◆ EXERCISE PROMPT ◆
Set out every entry below as a numbered list, leaving out any blank lines.

◆ PROVIDED RECORDS ◆
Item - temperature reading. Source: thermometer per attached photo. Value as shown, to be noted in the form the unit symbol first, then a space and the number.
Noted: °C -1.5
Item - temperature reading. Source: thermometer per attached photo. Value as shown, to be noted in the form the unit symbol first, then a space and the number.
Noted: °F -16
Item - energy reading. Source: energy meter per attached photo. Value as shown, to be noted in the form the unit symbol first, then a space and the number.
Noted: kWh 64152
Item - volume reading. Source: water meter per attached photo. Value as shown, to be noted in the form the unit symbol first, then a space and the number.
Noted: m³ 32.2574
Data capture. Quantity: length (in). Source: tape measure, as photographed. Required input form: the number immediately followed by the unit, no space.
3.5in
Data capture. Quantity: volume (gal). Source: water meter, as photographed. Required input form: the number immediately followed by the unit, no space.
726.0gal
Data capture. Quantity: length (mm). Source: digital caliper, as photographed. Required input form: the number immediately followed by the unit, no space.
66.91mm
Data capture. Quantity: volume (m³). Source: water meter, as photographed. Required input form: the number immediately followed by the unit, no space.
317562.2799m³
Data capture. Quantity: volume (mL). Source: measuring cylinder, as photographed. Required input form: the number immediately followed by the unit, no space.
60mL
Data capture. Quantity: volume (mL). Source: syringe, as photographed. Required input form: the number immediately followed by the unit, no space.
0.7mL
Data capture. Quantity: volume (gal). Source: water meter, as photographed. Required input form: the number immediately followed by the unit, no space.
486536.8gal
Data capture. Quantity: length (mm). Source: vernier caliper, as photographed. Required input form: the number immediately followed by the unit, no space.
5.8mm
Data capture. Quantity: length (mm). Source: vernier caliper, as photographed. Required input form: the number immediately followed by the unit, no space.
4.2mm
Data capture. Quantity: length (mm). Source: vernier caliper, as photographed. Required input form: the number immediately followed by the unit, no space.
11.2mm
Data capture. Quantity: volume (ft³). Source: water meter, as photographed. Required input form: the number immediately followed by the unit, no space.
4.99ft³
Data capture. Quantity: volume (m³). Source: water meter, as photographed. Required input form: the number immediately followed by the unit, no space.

◆ EXERCISE RESPONSE ◆
1. Item - temperature reading. Source: thermometer per attached photo. Value as shown, to be noted in the form the unit symbol first, then a space and the number.
2. Noted: °C -1.5
3. Item - temperature reading. Source: thermometer per attached photo. Value as shown, to be noted in the form the unit symbol first, then a space and the number.
4. Noted: °F -16
5. Item - energy reading. Source: energy meter per attached photo. Value as shown, to be noted in the form the unit symbol first, then a space and the number.
6. Noted: kWh 64152
7. Item - volume reading. Source: water meter per attached photo. Value as shown, to be noted in the form the unit symbol first, then a space and the number.
8. Noted: m³ 32.2574
9. Data capture. Quantity: length (in). Source: tape measure, as photographed. Required input form: the number immediately followed by the unit, no space.
10. 3.5in
11. Data capture. Quantity: volume (gal). Source: water meter, as photographed. Required input form: the number immediately followed by the unit, no space.
12. 726.0gal
13. Data capture. Quantity: length (mm). Source: digital caliper, as photographed. Required input form: the number immediately followed by the unit, no space.
14. 66.91mm
15. Data capture. Quantity: volume (m³). Source: water meter, as photographed. Required input form: the number immediately followed by the unit, no space.
16. 317562.2799m³
17. Data capture. Quantity: volume (mL). Source: measuring cylinder, as photographed. Required input form: the number immediately followed by the unit, no space.
18. 60mL
19. Data capture. Quantity: volume (mL). Source: syringe, as photographed. Required input form: the number immediately followed by the unit, no space.
20. 0.7mL
21. Data capture. Quantity: volume (gal). Source: water meter, as photographed. Required input form: the number immediately followed by the unit, no space.
22. 486536.8gal
23. Data capture. Quantity: length (mm). Source: vernier caliper, as photographed. Required input form: the number immediately followed by the unit, no space.
24. 5.8mm
25. Data capture. Quantity: length (mm). Source: vernier caliper, as photographed. Required input form: the number immediately followed by the unit, no space.
26. 4.2mm
27. Data capture. Quantity: length (mm). Source: vernier caliper, as photographed. Required input form: the number immediately followed by the unit, no space.
28. 11.2mm
29. Data capture. Quantity: volume (ft³). Source: water meter, as photographed. Required input form: the number immediately followed by the unit, no space.
30. 4.99ft³
31. Data capture. Quantity: volume (m³). Source: water meter, as photographed. Required input form: the number immediately followed by the unit, no space.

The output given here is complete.